Katie: The students do not speak English fluently and I do not speak Lithuanian fluently so there is a language barrier that can make it difficult to communicate effectively sometimes.
Paige: The most challenging part for sure has been the language barrier. I don’t speak much Lithuanian or Russian, so it’s difficult to build relationships with the clients verbally since none of them speak English.
Felicia is taking charge in her teaching internship.
How has your position influenced you thus far?
Ally: Lithuania does not have much diversity so it has been fun not only practicing my public speaking but also teaching students more about multiculturalism. Additionally, it has been so much fun forming relationships with students. The students’ English speaking just amazes me! The students are so intelligent and so sweet. It has been a blast getting to know more about them but also their community, friends, family, education, hobbies, and so much more!

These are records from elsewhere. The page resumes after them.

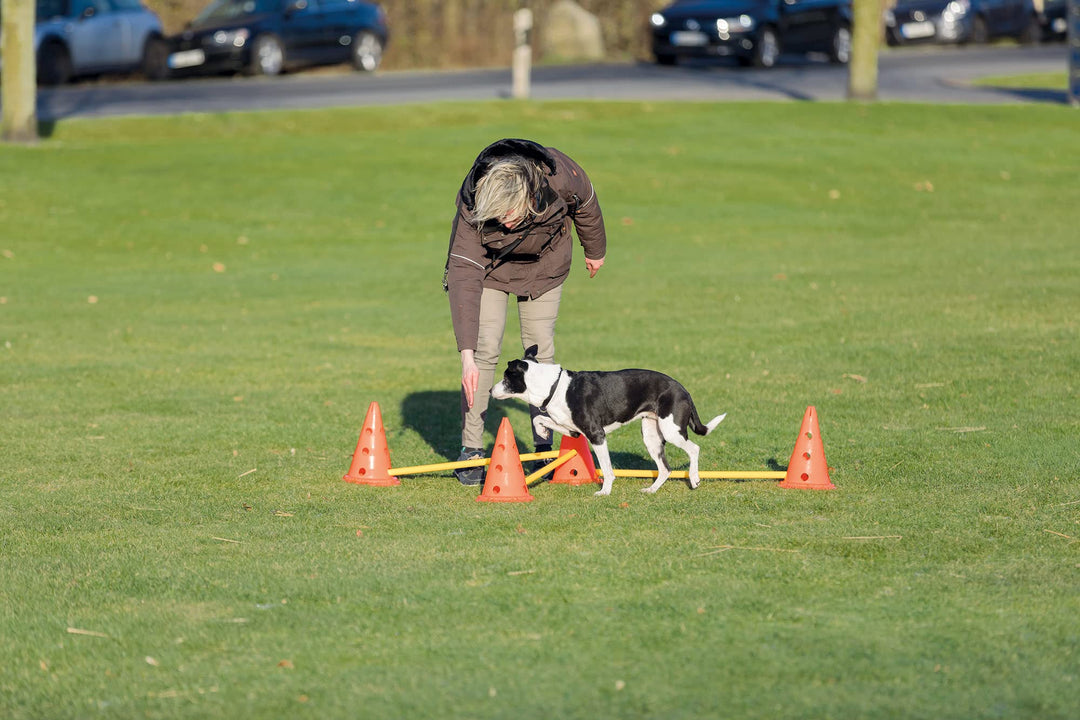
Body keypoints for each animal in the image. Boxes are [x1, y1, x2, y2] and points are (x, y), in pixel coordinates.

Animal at [492, 347, 725, 496]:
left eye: (505, 378)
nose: (489, 390)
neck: (555, 386)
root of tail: (683, 389)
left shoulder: (596, 434)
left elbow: (606, 468)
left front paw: (605, 491)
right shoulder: (573, 430)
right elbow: (541, 418)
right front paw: (541, 431)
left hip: (671, 430)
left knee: (694, 448)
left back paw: (694, 478)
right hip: (652, 436)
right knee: (665, 468)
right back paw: (651, 490)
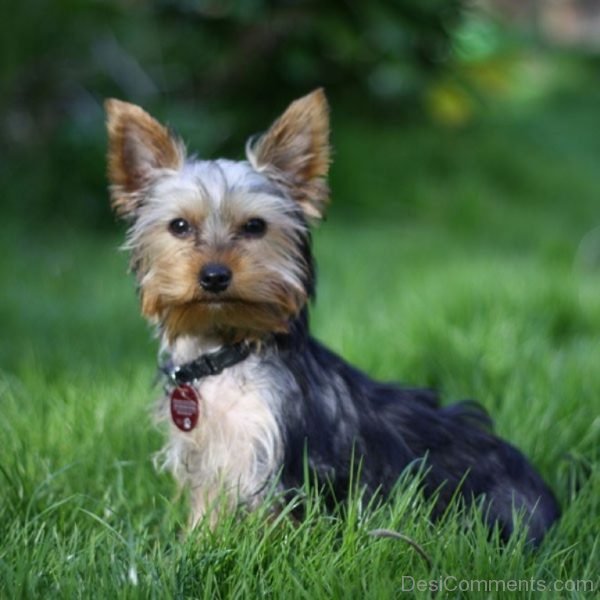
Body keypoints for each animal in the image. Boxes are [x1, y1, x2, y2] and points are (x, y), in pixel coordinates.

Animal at [105, 89, 560, 544]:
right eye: (179, 226)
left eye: (255, 226)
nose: (214, 276)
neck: (225, 350)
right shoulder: (208, 455)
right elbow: (207, 511)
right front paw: (195, 545)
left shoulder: (275, 461)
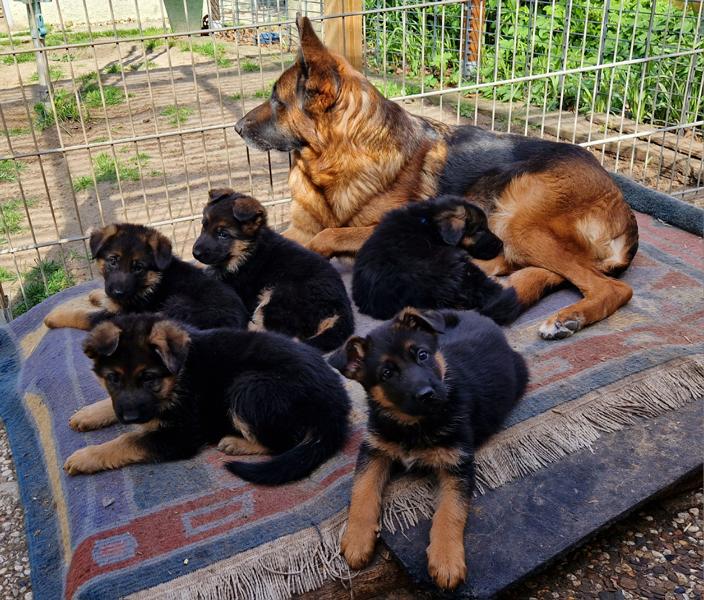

Amelia: This position has encouraged me to think about English and teaching in new ways. I have become more confident and I have learned that sometimes the best way to teach is just to spend time in conversation.
Felicia: This position has impacted me on how to communicate in my own life more efficiently and effectively.
Katie: This position has influenced me by helping me become more aware of different cultures and how to interact with people from different cultures.
Paige: I think my experience at my site really made me more open to trying out different forms of psychology, like geriatrics, that I wasn’t as interested in before.
Ally and Katie are discussing CMAP events.
What is unique of doing your internship/practicum/volunteering here in Lithuania compared to the States?
Ally: We meet once a week to talk about multiculturalism. There is no incentive really other than some free cookies, practicing English-speaking, and making new friends. Students come right from school and spend two hours with us. It’s a great program and I wish I had something like this when I was growing up. Students get to meet students from other local high schools and as well as meet the leaders from CMAP who represent three different countries. Additionally, students also get to know more about college life since the sessions are held at LCC. There is so much this program offers. The main focus of the program is to focus on multiculturalism but we get to have so much fun in the process as well.
Amelia: I love that my internship is so practical and hands-on here! In the United States, TESL (Teaching English as a Second Language) practicums just involve a lot of classes with maybe one possible hands-on application. Here, I can apply my skills by teaching students who actually are learning English as a second language! In the process, I am learning more about their language and culture that is helping me to be a more effective teacher and have more appreciation for the beautiful diversity and languages in our world.
Felicia: I am also learning their language by being emerged into the culture as well as learning in an introduction Lithuanian course. Doing so helps me to understand my students’ frustrations.
Katie: Doing an internship here in Lithuania gives me experience with a different culture than the States would. The other people on my team are from different countries as well and this gives me experience with working and interacting with people from different cultures and backgrounds.
Paige: I think that’s what makes doing a practicum here unique — nonverbal communication is sometimes the only means of interacting with others, and that’s okay.
We hope that this has encouraged you to take part in an internship, volunteer program, or practicum abroad in Lithuania!